[Task instructions]
Below are some records. Copy every line in them that holds "Study".

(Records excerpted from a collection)
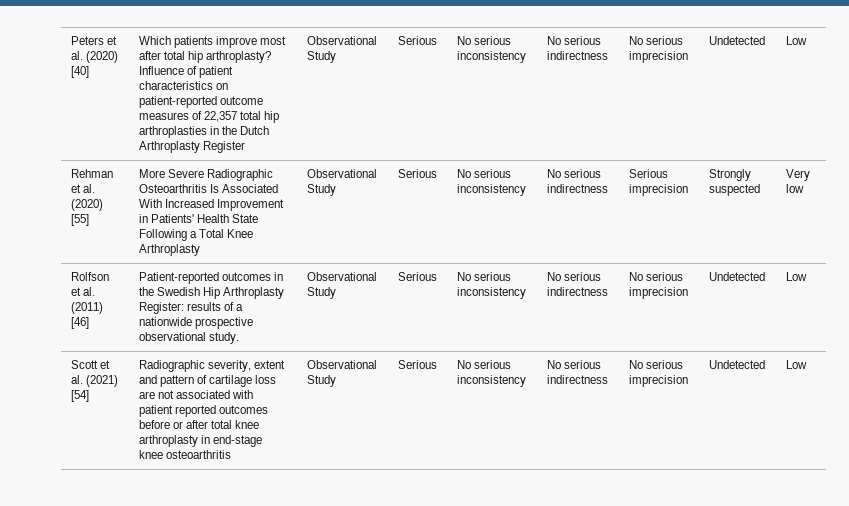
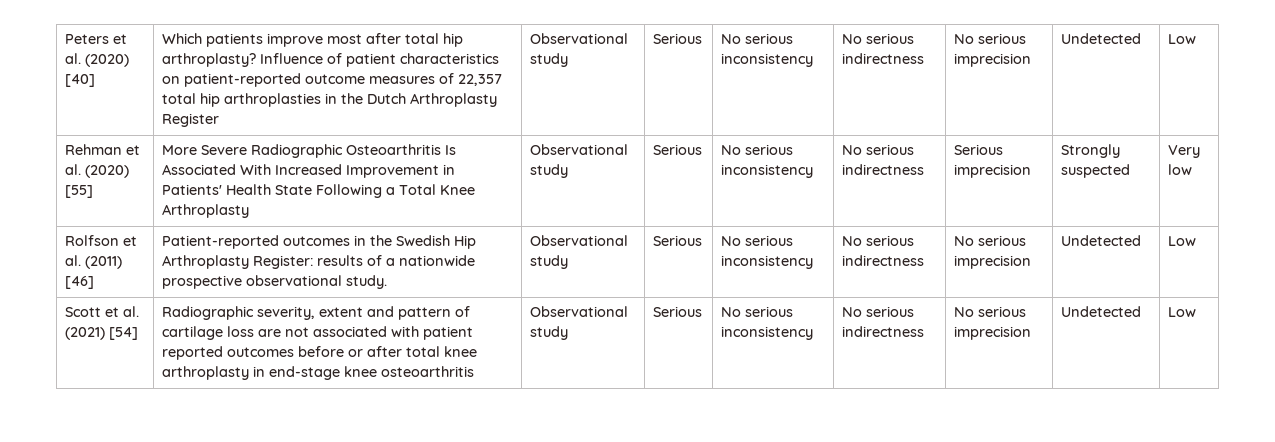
[306,51,336,63] Study -> [529,53,568,67] study
[306,184,336,196] Study -> [529,164,568,178] study
[306,287,336,299] Study -> [529,255,568,269] study
[306,375,336,387] Study -> [529,326,568,340] study

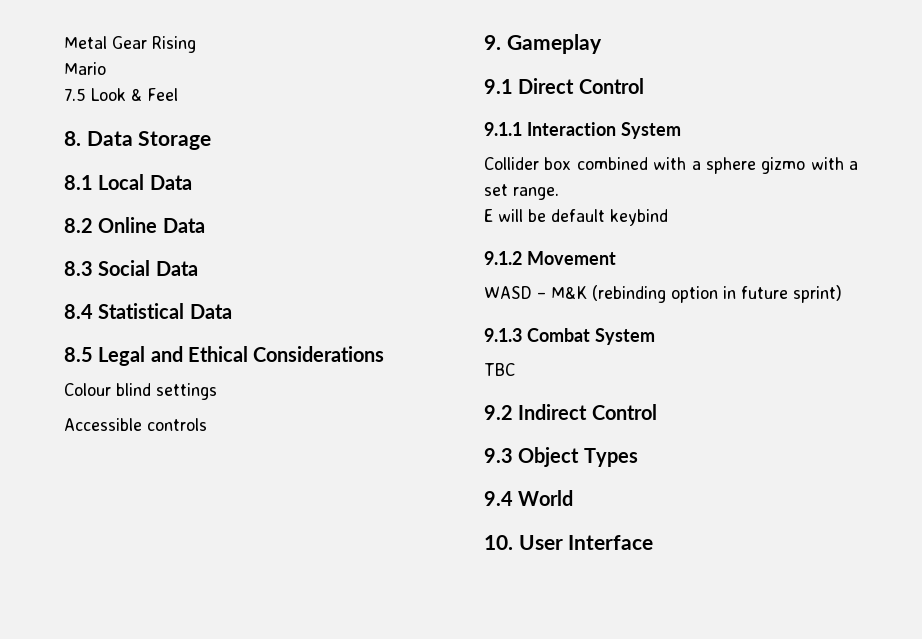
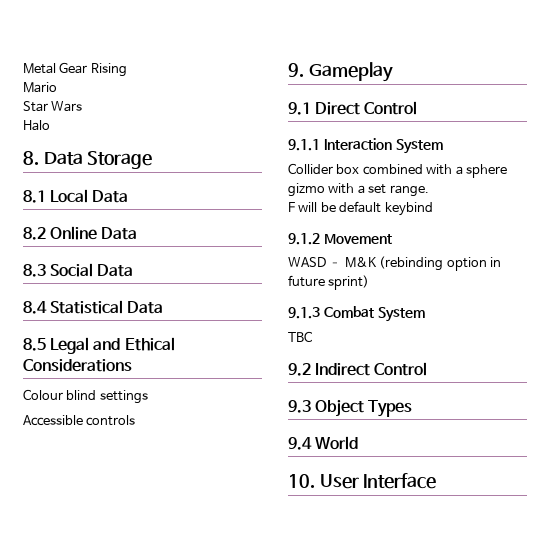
[64,88,178,101] 7.5 Look & Feel -> [23,101,83,112] [23,120,50,131] Star Wars // Halo
[484,209,493,222] E -> [288,202,295,212] F

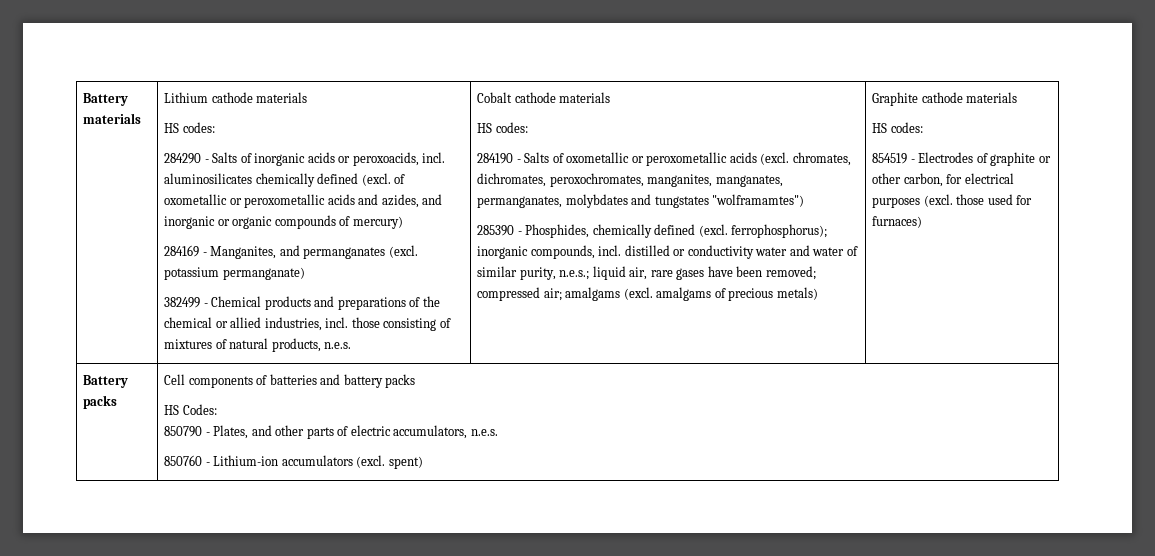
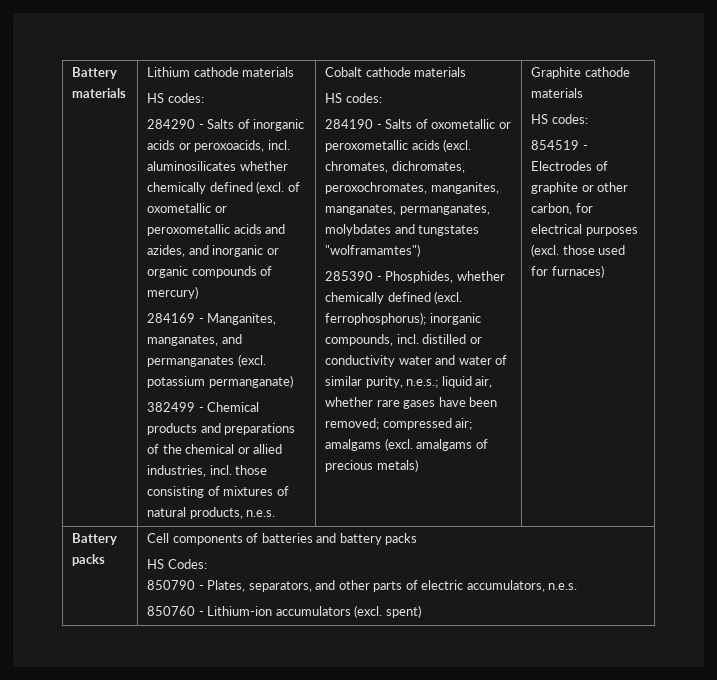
(253, 178) none -> [239,161,288,171] whether
(277, 252) none -> [147,335,219,346] manganates,
(590, 231) none -> [456,271,505,281] whether
(648, 273) none -> [325,397,374,407] whether
(249, 432) none -> [248,581,312,592] separators,

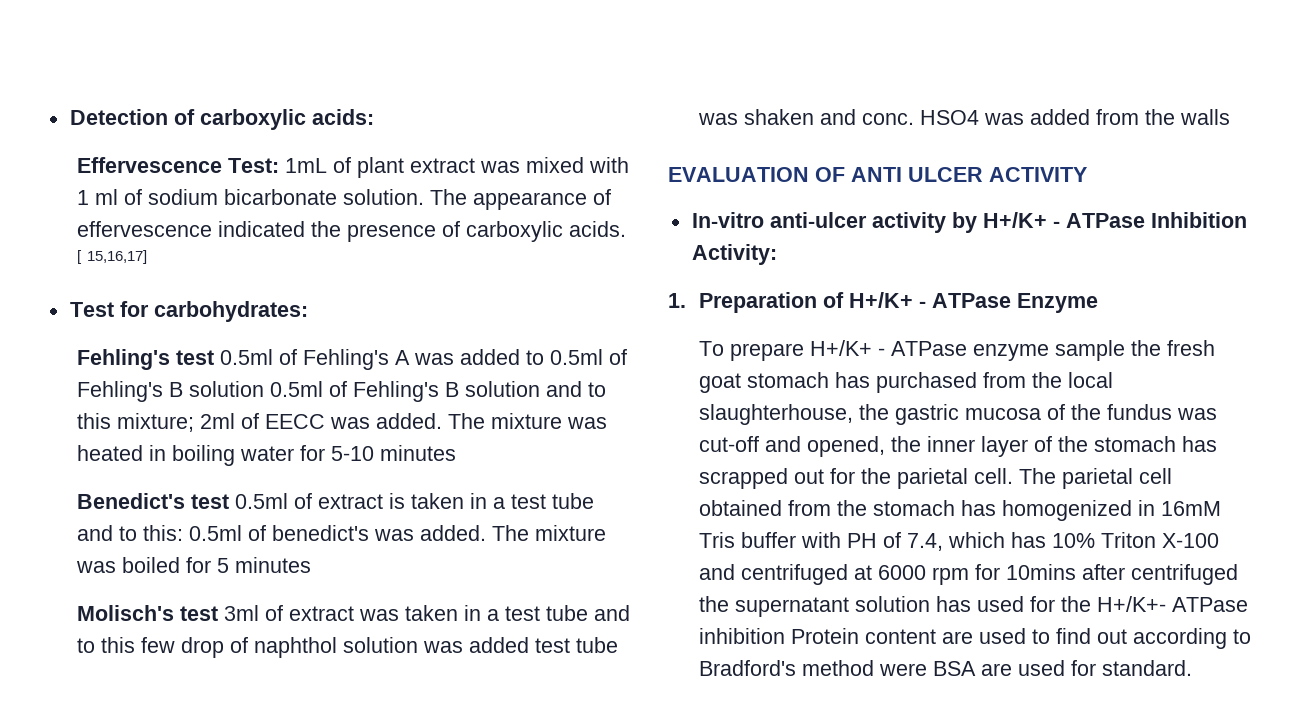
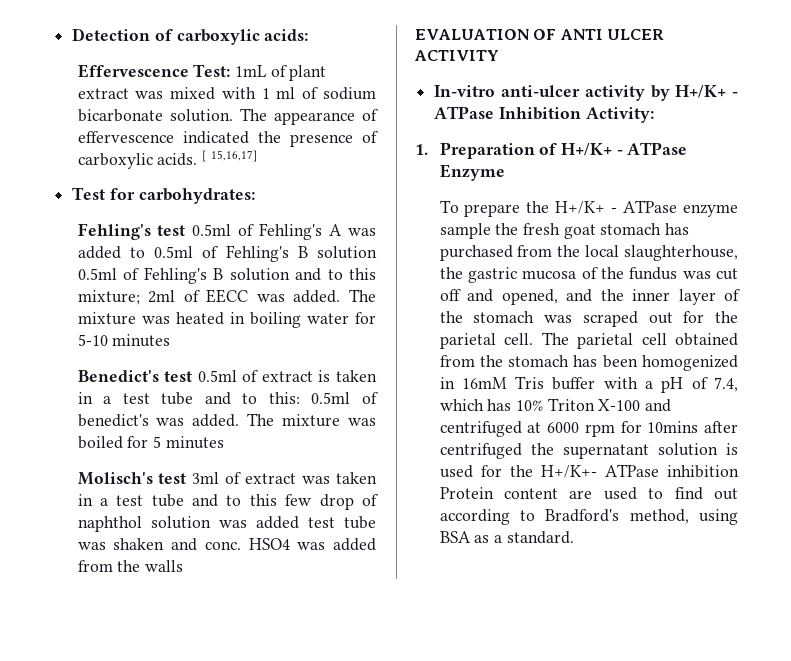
(804, 352) none -> [526,201,550,213] the
[698,436,759,452] cut-off -> [716,268,738,280] [439,289,461,301] cut off
(885, 446) none -> [566,289,593,302] and
[1181,436,1217,452] [698,468,788,489] has scrapped -> [544,311,638,327] was scraped
(996, 508) none -> [602,355,638,368] been
[846,533,877,548] PH -> [645,377,684,393] a pH
[935,596,971,612] has -> [726,443,738,455] is
[801,660,1096,676] method were BSA are used for -> [629,509,738,525] [439,531,503,543] method, using BSA as a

[Output of the task]
[306,51,336,63] Study -> [529,53,568,67] study
[306,184,336,196] Study -> [529,164,568,178] study
[306,287,336,299] Study -> [529,255,568,269] study
[306,375,336,387] Study -> [529,326,568,340] study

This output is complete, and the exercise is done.